Caño Cristales, Colombia

Located in the Serrania de la Macarena province of Meta, the Caño Cristales River is commonly called the “river of five colors” or the “liquid rainbow” due to its striking hues. From the end of July through November, the river bed is variously colored yellow, green, blue, black and especially red.  The ubiquitous red, which ranges from pink to blood red to maroon, is caused by large quantities of the endemic plant species Macarenia Clarisera which adhere tightly to the rocks. Though shades of red are most common, the plant turns green in shaded areas. Other colors come from the blue water, black rocks, and yellow sand, which create an iridescent effect.
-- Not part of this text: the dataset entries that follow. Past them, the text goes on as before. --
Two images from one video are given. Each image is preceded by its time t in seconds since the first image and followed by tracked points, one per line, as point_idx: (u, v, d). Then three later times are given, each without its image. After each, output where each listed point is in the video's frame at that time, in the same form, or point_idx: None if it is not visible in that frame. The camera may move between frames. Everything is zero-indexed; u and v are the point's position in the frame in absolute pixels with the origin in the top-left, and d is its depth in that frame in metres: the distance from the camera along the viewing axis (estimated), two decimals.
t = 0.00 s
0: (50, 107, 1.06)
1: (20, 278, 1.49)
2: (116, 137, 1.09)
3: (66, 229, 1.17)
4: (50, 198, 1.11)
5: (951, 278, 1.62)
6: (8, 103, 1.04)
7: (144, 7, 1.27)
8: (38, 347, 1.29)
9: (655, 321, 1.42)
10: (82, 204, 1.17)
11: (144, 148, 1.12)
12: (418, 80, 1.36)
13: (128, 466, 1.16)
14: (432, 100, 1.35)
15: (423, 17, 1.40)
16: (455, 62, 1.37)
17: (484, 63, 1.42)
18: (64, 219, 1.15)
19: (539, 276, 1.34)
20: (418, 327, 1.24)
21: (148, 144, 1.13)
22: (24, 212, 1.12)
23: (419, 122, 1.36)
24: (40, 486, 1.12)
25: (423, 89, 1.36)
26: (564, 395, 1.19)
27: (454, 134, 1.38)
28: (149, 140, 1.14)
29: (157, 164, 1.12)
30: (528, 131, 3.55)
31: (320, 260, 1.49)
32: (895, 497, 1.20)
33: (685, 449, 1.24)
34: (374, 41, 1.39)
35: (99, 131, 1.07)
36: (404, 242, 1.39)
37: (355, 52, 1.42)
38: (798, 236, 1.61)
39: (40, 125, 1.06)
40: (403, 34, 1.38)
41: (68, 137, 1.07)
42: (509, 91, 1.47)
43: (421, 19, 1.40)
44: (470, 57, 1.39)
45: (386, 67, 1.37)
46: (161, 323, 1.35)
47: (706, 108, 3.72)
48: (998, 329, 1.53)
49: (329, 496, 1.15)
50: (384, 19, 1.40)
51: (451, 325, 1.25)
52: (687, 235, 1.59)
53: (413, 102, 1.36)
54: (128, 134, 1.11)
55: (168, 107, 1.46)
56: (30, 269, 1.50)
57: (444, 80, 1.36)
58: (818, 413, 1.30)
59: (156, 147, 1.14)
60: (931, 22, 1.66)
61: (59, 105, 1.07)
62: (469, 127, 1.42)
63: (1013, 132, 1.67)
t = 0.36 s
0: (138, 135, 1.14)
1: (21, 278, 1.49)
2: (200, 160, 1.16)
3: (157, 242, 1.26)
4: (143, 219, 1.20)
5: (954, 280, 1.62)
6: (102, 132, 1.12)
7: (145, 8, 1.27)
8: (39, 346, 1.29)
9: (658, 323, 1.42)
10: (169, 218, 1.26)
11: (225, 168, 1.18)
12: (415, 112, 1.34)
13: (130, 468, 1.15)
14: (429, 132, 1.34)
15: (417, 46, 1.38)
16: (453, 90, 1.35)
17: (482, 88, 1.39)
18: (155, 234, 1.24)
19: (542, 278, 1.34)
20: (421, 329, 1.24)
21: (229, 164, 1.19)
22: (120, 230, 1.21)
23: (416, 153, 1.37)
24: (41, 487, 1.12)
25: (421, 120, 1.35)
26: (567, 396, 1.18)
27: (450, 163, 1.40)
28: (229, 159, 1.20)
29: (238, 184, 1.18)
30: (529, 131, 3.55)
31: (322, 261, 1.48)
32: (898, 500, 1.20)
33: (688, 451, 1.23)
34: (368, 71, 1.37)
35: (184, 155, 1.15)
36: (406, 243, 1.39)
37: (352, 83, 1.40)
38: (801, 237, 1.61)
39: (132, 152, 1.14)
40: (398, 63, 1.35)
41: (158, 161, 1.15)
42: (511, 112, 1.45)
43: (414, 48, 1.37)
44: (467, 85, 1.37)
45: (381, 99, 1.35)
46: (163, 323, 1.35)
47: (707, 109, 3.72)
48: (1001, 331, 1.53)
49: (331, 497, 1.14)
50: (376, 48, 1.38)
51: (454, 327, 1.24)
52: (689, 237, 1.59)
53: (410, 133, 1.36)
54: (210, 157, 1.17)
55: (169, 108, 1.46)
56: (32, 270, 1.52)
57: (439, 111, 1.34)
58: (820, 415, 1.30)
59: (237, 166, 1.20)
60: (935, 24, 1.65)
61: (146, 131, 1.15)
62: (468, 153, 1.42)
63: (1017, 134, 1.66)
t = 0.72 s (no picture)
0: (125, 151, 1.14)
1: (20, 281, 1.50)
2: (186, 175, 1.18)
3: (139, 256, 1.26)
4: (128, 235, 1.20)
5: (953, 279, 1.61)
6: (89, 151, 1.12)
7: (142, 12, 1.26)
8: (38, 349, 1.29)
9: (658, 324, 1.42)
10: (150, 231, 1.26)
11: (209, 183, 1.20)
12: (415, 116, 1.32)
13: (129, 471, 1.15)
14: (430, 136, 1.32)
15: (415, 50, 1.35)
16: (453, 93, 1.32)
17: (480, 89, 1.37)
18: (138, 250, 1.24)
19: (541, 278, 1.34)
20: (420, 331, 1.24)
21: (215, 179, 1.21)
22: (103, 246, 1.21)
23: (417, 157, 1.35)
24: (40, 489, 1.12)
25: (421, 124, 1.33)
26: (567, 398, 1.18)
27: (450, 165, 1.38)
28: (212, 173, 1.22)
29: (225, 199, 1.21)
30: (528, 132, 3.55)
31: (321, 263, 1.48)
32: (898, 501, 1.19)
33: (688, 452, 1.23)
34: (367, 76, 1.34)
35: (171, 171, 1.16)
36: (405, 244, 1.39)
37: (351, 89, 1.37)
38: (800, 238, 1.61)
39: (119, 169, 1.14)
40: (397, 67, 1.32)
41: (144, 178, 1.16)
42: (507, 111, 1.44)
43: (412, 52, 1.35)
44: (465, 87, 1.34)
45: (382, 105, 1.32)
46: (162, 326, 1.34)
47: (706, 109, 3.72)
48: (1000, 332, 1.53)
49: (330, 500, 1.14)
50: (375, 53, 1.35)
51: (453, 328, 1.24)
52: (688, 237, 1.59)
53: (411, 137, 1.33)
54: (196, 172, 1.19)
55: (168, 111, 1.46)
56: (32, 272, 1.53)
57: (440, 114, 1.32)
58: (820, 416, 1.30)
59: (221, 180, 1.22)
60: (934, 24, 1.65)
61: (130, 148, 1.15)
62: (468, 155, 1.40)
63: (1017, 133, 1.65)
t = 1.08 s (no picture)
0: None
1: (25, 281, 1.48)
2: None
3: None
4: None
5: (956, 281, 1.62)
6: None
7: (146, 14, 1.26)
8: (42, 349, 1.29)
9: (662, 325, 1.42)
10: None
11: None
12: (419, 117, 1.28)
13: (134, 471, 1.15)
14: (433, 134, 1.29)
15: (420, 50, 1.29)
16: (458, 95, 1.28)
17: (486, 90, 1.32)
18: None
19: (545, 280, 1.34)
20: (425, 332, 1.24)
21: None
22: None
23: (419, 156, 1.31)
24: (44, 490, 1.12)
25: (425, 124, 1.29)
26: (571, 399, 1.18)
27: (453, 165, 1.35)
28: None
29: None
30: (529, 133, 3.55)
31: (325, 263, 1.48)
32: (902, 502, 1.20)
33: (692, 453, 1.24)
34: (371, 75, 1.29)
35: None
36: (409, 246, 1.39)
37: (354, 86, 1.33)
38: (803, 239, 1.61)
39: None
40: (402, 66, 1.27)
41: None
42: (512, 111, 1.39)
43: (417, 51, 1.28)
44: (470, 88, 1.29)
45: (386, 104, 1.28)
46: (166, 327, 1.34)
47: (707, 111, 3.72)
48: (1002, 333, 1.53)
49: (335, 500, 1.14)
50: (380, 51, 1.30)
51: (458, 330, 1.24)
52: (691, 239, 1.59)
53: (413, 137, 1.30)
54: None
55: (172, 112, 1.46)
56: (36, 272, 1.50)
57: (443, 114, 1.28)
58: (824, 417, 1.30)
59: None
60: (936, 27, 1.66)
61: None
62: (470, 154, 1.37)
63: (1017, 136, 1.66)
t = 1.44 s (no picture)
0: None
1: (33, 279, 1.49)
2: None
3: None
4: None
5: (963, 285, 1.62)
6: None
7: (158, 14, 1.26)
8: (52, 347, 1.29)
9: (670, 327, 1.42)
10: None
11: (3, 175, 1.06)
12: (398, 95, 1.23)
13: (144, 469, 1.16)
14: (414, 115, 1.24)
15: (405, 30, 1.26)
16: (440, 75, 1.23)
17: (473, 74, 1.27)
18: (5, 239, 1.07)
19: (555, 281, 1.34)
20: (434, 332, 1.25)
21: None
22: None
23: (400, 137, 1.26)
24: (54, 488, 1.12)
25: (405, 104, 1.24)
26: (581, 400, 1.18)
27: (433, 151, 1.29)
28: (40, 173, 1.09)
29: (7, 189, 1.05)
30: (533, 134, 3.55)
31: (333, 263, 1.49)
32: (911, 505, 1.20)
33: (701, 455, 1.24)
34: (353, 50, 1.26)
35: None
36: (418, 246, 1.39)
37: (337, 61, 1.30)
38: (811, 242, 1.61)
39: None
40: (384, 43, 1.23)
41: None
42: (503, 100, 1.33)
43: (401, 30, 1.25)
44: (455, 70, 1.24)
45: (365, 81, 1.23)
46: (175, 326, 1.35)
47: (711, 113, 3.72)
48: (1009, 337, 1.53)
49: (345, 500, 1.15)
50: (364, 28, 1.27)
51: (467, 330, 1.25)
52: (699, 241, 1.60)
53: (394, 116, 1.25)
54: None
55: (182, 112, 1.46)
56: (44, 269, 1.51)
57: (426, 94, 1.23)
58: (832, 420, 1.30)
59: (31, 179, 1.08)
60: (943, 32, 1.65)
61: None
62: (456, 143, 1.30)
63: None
The rainbow-hued Caño Cristales in Colombia

Pamukkali, Turkey

This surreal landscape, dubbed “Cotton Castle,” derives from springs in a cliff almost 200 meters high overlooking the plain of Curusku in Southwest Turkey.  The calcite-laden waters have created mineral forests, petrified waterfalls, and a series of terraced basins. People have bathed in these pools, which date to the 2nd century B.C., for thousands of years.  Unfortunately modern hotel development has caused considerable damage to the area. Pamukkali was declared a world heritage site in 1988; since then, the hotels and main road have been demolished and replaced with artificial pools.

Terraced basins at Pamukkali in Southwest Turkey

As these images illustrate, color in both the natural world and the man made world can profoundly shape our experience. The earth science of a particular location — it’s soil, light, longitude and latitude, temperature and climate — all influence how we feel and respond to a palette of colors. We hope you enjoy a vibrant summer season.